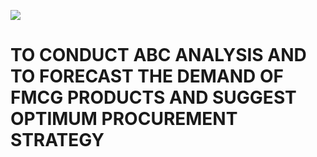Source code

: ![](https://1drv.ms/i/c/bc3ca7c374e0cce5/EatbWhggz-pMpn-_lZ-jVpQBc3zo1AzRHKWlfj1ZphRUDg?e=12c1QY)
# TO CONDUCT ABC ANALYSIS AND TO FORECAST THE DEMAND OF FMCG PRODUCTS AND SUGGEST OPTIMUM PROCUREMENT  STRATEGY
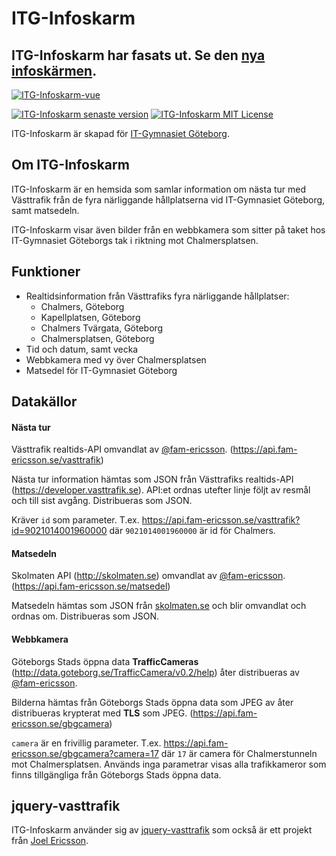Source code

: ITG-Infoskarm
============================

## ITG-Infoskarm har fasats ut. Se den [nya infoskärmen](https://github.com/joel-eriksson/ITG-Infoskarm-vue).

[![ITG-Infoskarm-vue](https://img.shields.io/badge/New_project-ITG--Infoskarm--vue-f7922d.svg?style=flat-square&logo=github)](https://github.com/joel-eriksson/ITG-Infoskarm-vue)

[![ITG-Infoskarm senaste version](https://img.shields.io/badge/Senaste_version-1.2.0-green.svg?style=flat-square)](https://github.com/joel-eriksson/ITG-Infoskarm/releases)
[![ITG-Infoskarm MIT License](https://img.shields.io/badge/licens-MIT_License-blue.svg?style=flat-square)](LICENSE)

ITG-Infoskarm är skapad för [IT-Gymnasiet Göteborg](http://it-gymnasiet.se/vara-skolor/goteborg).

## Om ITG-Infoskarm
ITG-Infoskarm är en hemsida som samlar information om nästa tur med Västtrafik från de fyra närliggande hållplatserna vid IT-Gymnasiet Göteborg, samt matsedeln.

ITG-Infoskarm visar även bilder från en webbkamera som sitter på taket hos IT-Gymnasiet Göteborgs tak i riktning mot Chalmersplatsen.

## Funktioner

- Realtidsinformation från Västtrafiks fyra närliggande hållplatser:
    - Chalmers, Göteborg
    - Kapellplatsen, Göteborg
    - Chalmers Tvärgata, Göteborg
    - Chalmersplatsen, Göteborg
- Tid och datum, samt vecka
- Webbkamera med vy över Chalmersplatsen
- Matsedel för IT-Gymnasiet Göteborg

## Datakällor

#### Nästa tur
Västtrafik realtids-API omvandlat av [@fam-ericsson](https://github.com/fam-ericsson). (https://api.fam-ericsson.se/vasttrafik)

Nästa tur information hämtas som JSON från Västtrafiks realtids-API (https://developer.vasttrafik.se). API:et ordnas utefter linje följt av resmål och till sist avgång. Distribueras som JSON.

Kräver `id` som parameter. T.ex. https://api.fam-ericsson.se/vasttrafik?id=9021014001960000 där `9021014001960000` är id för Chalmers.

#### Matsedeln
Skolmaten API (http://skolmaten.se) omvandlat av [@fam-ericsson](https://github.com/fam-ericsson). (https://api.fam-ericsson.se/matsedel)

Matsedeln hämtas som JSON från [skolmaten.se](http://skolmaten.se) och blir omvandlat och ordnas om. Distribueras som JSON.

#### Webbkamera
Göteborgs Stads öppna data __TrafficCameras__ (http://data.goteborg.se/TrafficCamera/v0.2/help) åter distribueras av [@fam-ericsson](https://github.com/fam-ericsson).

Bilderna hämtas från Göteborgs Stads öppna data som JPEG av åter distribueras krypterat med __TLS__ som JPEG. (https://api.fam-ericsson.se/gbgcamera)

`camera` är en frivillig parameter. T.ex. https://api.fam-ericsson.se/gbgcamera?camera=17 där `17` är camera för Chalmerstunneln mot Chalmersplatsen. Används inga parametrar visas alla trafikkameror som finns tillgängliga från Göteborgs Stads öppna data.

## jquery-vasttrafik

ITG-Infoskarm använder sig av [jquery-vasttrafik](https://github.com/joel-eriksson/jquery-vasttrafik) som också är ett projekt från [Joel Ericsson](https://github.com/joel-eriksson).
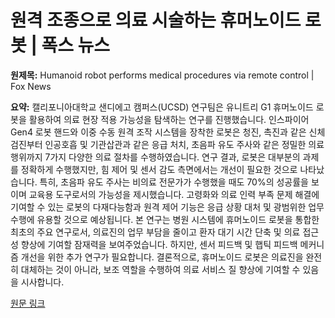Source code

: # 원격 조종으로 의료 시술하는 휴머노이드 로봇 | 폭스 뉴스

**원제목:** Humanoid robot performs medical procedures via remote control | Fox News

**요약:** 캘리포니아대학교 샌디에고 캠퍼스(UCSD) 연구팀은 유니트리 G1 휴머노이드 로봇을 활용하여 의료 현장 적용 가능성을  탐색하는 연구를 진행했습니다.  인스파이어 Gen4 로봇 핸드와 이중 수동 원격 조작 시스템을 장착한 로봇은 청진, 촉진과 같은 신체 검진부터 인공호흡 및 기관삽관과 같은 응급 처치, 초음파 유도 주사와 같은 정밀한 의료 행위까지 7가지 다양한 의료 절차를 수행하였습니다.  연구 결과, 로봇은 대부분의 과제를 정확하게 수행했지만, 힘 제어 및 센서 감도 측면에서는 개선이 필요한 것으로 나타났습니다.  특히,  초음파 유도 주사는 비의료 전문가가 수행했을 때도 70%의 성공률을 보이며 교육용 도구로서의 가능성을 제시했습니다.  고령화와 의료 인력 부족 문제 해결에 기여할 수 있는 로봇의 다재다능함과 원격 제어 기능은 응급 상황 대처 및 광범위한 업무 수행에 유용할 것으로 예상됩니다.  본 연구는 병원 시스템에 휴머노이드 로봇을 통합한 최초의 주요 연구로서,  의료진의 업무 부담을 줄이고 환자 대기 시간 단축 및 의료 접근성 향상에 기여할 잠재력을 보여주었습니다.  하지만,  센서 피드백 및 햅틱 피드백 메커니즘 개선을 위한 추가 연구가 필요합니다.  결론적으로,  휴머노이드 로봇은 의료진을 완전히 대체하는 것이 아니라,  보조 역할을 수행하여 의료 서비스 질 향상에 기여할 수 있음을 시사합니다.

[원문 링크](https://www.foxnews.com/tech/humanoid-robot-performs-medical-procedures-via-remote-control)
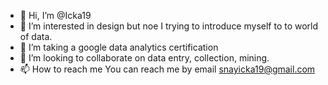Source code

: - 👋 Hi, I’m @Icka19
- 👀 I’m interested in design but noe I trying to introduce myself to to world of data.
- 🌱 I’m taking a google data analytics certification 
- 💞️ I’m looking to collaborate on data entry, collection, mining.
- 📫 How to reach me You can reach me by email snayicka19@gmail.com
  


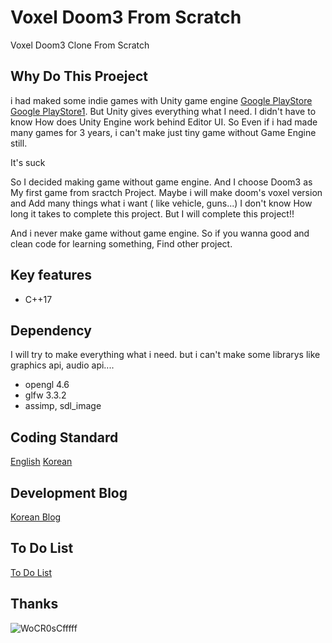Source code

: 

# Voxel Doom3 From Scratch
Voxel  Doom3 Clone From Scratch

## Why Do This Proeject
i had maked some indie games with Unity game engine [Google PlayStore](https://play.google.com/store/apps/details?id=com.milli.findkiller2&hl=ko)  [Google PlayStore1](https://play.google.com/store/apps/details?id=com.NintyNineMillion.FindKiller&hl=ko).
But Unity gives everything what I need. I didn't have to know How does Unity Engine work behind Editor UI.
So Even if i had made many games for 3 years, i can't make just tiny game without Game Engine still.

It's suck

So I decided making game without game engine.
And I choose Doom3 as My first game from sractch Project. 
Maybe i will make doom's voxel version and Add many things what i want ( like vehicle, guns...)
I don't know How long it takes to complete this project.
But I will complete this project!!

And i never make game without game engine.
So if you wanna good and clean code for learning something, Find other project.

## Key features

  * C++17

## Dependency
I will try to make everything what i need.
but i can't make some librarys like graphics api, audio api....

  * opengl 4.6
  * glfw 3.3.2
  * assimp, sdl_image

## Coding Standard
[English](https://docs.google.com/document/d/1cT8EPgMXe0eopeHvwuFmbHG4TJr5kUmcovkr5irQZmo/edit)
[Korean](https://docs.popekim.com/ko/coding-standards/cpp)

## Development Blog
[Korean Blog](https://sungjjinkang.github.io/) 

## To Do List
[To Do List](https://trello.com/invite/b/ukD86Ows/82ba51681217ab3515e8006bf5c4988c/doom3-from-scratch) 

## Thanks
![WoCR0sCfffff](https://user-images.githubusercontent.com/33873804/103935734-5e92e300-516a-11eb-9afd-ab48b5f65791.png)
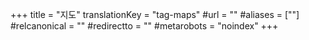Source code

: +++
title = "지도"
translationKey = "tag-maps"
#url = ""
#aliases = [""]
#relcanonical = ""
#redirectto = ""
#metarobots = "noindex"
+++
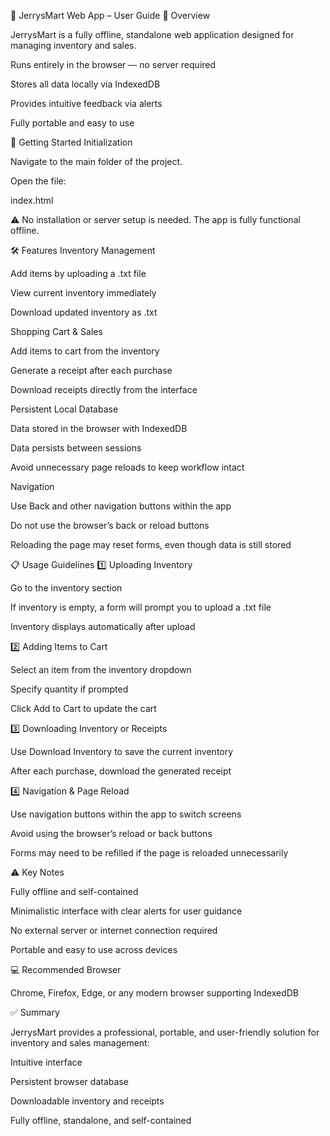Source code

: 🛒 JerrysMart Web App – User Guide
📌 Overview

JerrysMart is a fully offline, standalone web application designed for managing inventory and sales.

Runs entirely in the browser — no server required

Stores all data locally via IndexedDB

Provides intuitive feedback via alerts

Fully portable and easy to use

🚀 Getting Started
Initialization

Navigate to the main folder of the project.

Open the file:

index.html


⚠️ No installation or server setup is needed. The app is fully functional offline.

🛠 Features
Inventory Management

Add items by uploading a .txt file

View current inventory immediately

Download updated inventory as .txt

Shopping Cart & Sales

Add items to cart from the inventory

Generate a receipt after each purchase

Download receipts directly from the interface

Persistent Local Database

Data stored in the browser with IndexedDB

Data persists between sessions

Avoid unnecessary page reloads to keep workflow intact

Navigation

Use Back and other navigation buttons within the app

Do not use the browser’s back or reload buttons

Reloading the page may reset forms, even though data is still stored

📋 Usage Guidelines
1️⃣ Uploading Inventory

Go to the inventory section

If inventory is empty, a form will prompt you to upload a .txt file

Inventory displays automatically after upload

2️⃣ Adding Items to Cart

Select an item from the inventory dropdown

Specify quantity if prompted

Click Add to Cart to update the cart

3️⃣ Downloading Inventory or Receipts

Use Download Inventory to save the current inventory

After each purchase, download the generated receipt

4️⃣ Navigation & Page Reload

Use navigation buttons within the app to switch screens

Avoid using the browser’s reload or back buttons

Forms may need to be refilled if the page is reloaded unnecessarily

⚠️ Key Notes

Fully offline and self-contained

Minimalistic interface with clear alerts for user guidance

No external server or internet connection required

Portable and easy to use across devices

💻 Recommended Browser

Chrome, Firefox, Edge, or any modern browser supporting IndexedDB

✅ Summary

JerrysMart provides a professional, portable, and user-friendly solution for inventory and sales management:

Intuitive interface

Persistent browser database

Downloadable inventory and receipts

Fully offline, standalone, and self-contained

=-=-=-=-=

EXERCISE REQUIREMENTS: Among the lines above, find each one containing the string "Korean" and copy it.

REPLY:
[Korean](https://docs.popekim.com/ko/coding-standards/cpp)
[Korean Blog](https://sungjjinkang.github.io/) 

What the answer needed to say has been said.